Tekstfragment:
.....

Door de komst van het geld en allerlei pasmunt zijn er in Jeruzalem, zoals
bijna in alle andere steden, een groot aantal meisjes van plezier gekomen, en
de mannen zondigen dag en nacht met hen! En als die uit het eigen land niet
meer goed genoeg zijn voor degenen met veel geld, dan laten ze uit de
berglanden maagden komen, kopen ze in Griekenland, en bedrijven daarna in Judea
met hen de schandelijkste hoererij! En neem van Mij maar aan dat dat alles, en
nog duizend keer erger, het gevolg is van het door jou zo hoog geprezen geld!
Maar dat is nog maar het begin van de vloek, die aan het geld kleeft.
Er komen echter nog tijden die slechter zullen zijn dan diegene waarin
Noach de ark bouwde, en hun ellende zal te wijten zijn aan het goud en het
zilver, -en slechts een vuur uit de hemel dat al de producten van de hel zal
verteren zal de mensen verlossen van de ellendigste van alle ellendes!’ Judas
zegt: ' Ja, ja, U bent een profeet zonder weerga en kunt dat allemaal weten;
maar als men het geld goed gebruikt, dan kan er toch niets mis gaan?' Ik zeg: 'Ik
zeg je: Ja, als men het goed gebruikte, dan zou het net zo goed zijn als al het
andere op Aarde, dat men ook goed en slecht gebruiken kan!

.....

Datasetgedeelte:

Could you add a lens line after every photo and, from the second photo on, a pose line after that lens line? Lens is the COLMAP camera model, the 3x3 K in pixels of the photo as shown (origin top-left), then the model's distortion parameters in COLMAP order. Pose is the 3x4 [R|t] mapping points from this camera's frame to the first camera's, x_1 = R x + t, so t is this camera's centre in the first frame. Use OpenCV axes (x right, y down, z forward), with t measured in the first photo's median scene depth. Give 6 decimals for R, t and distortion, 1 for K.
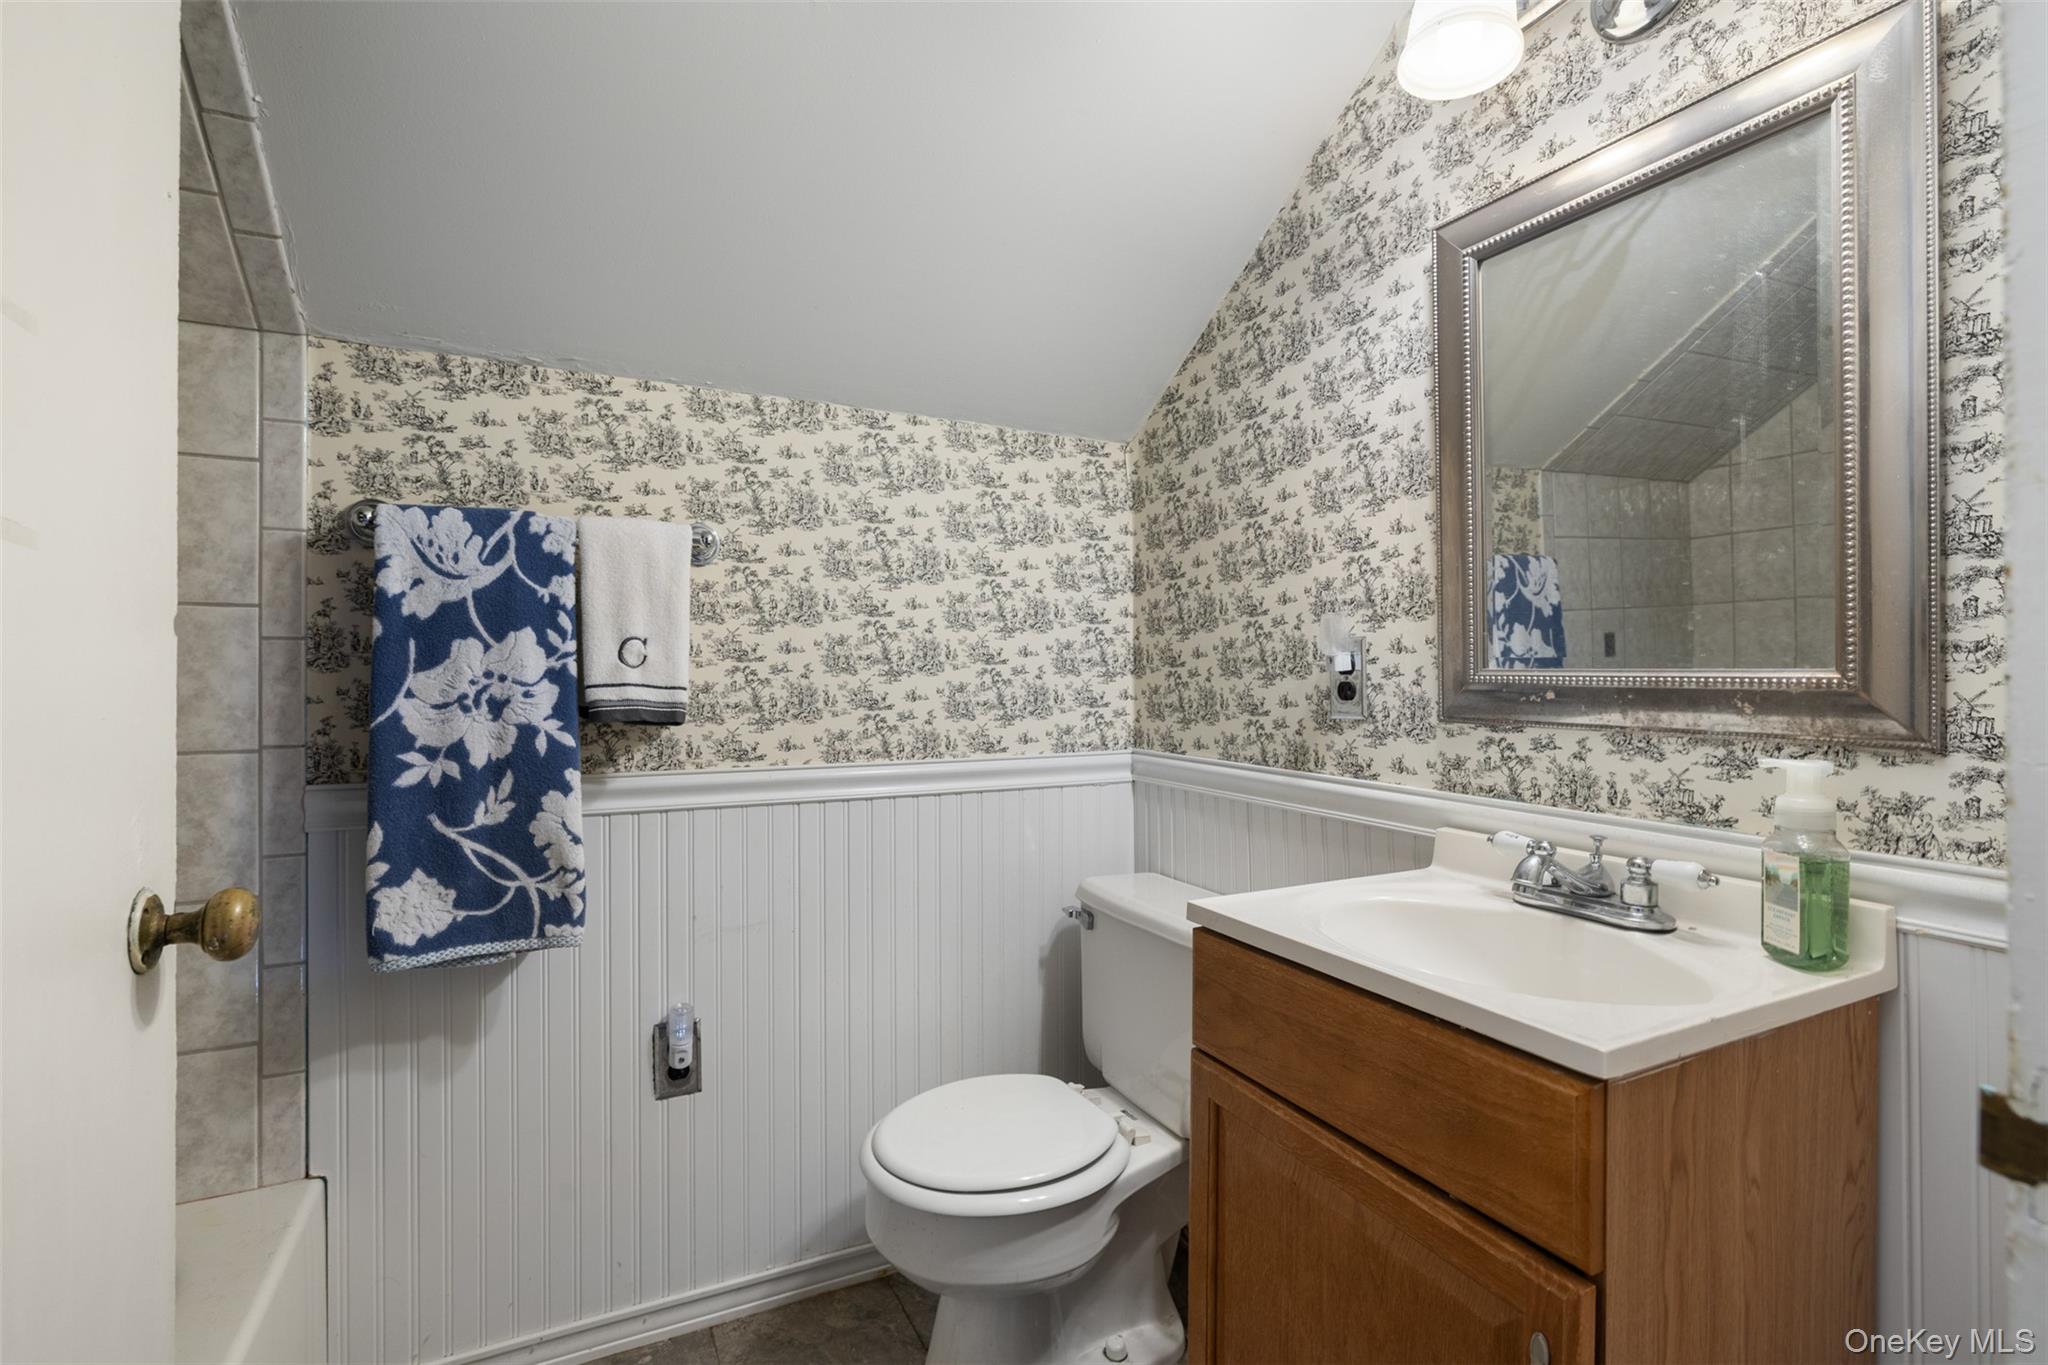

.....

Jouw opdracht: In welk land worden volgens het tekstfragment over geld maagden gekocht? Dit materiaal is afkomstig uit een andere bron.

Uitgevoerde opdracht: In Griekenland.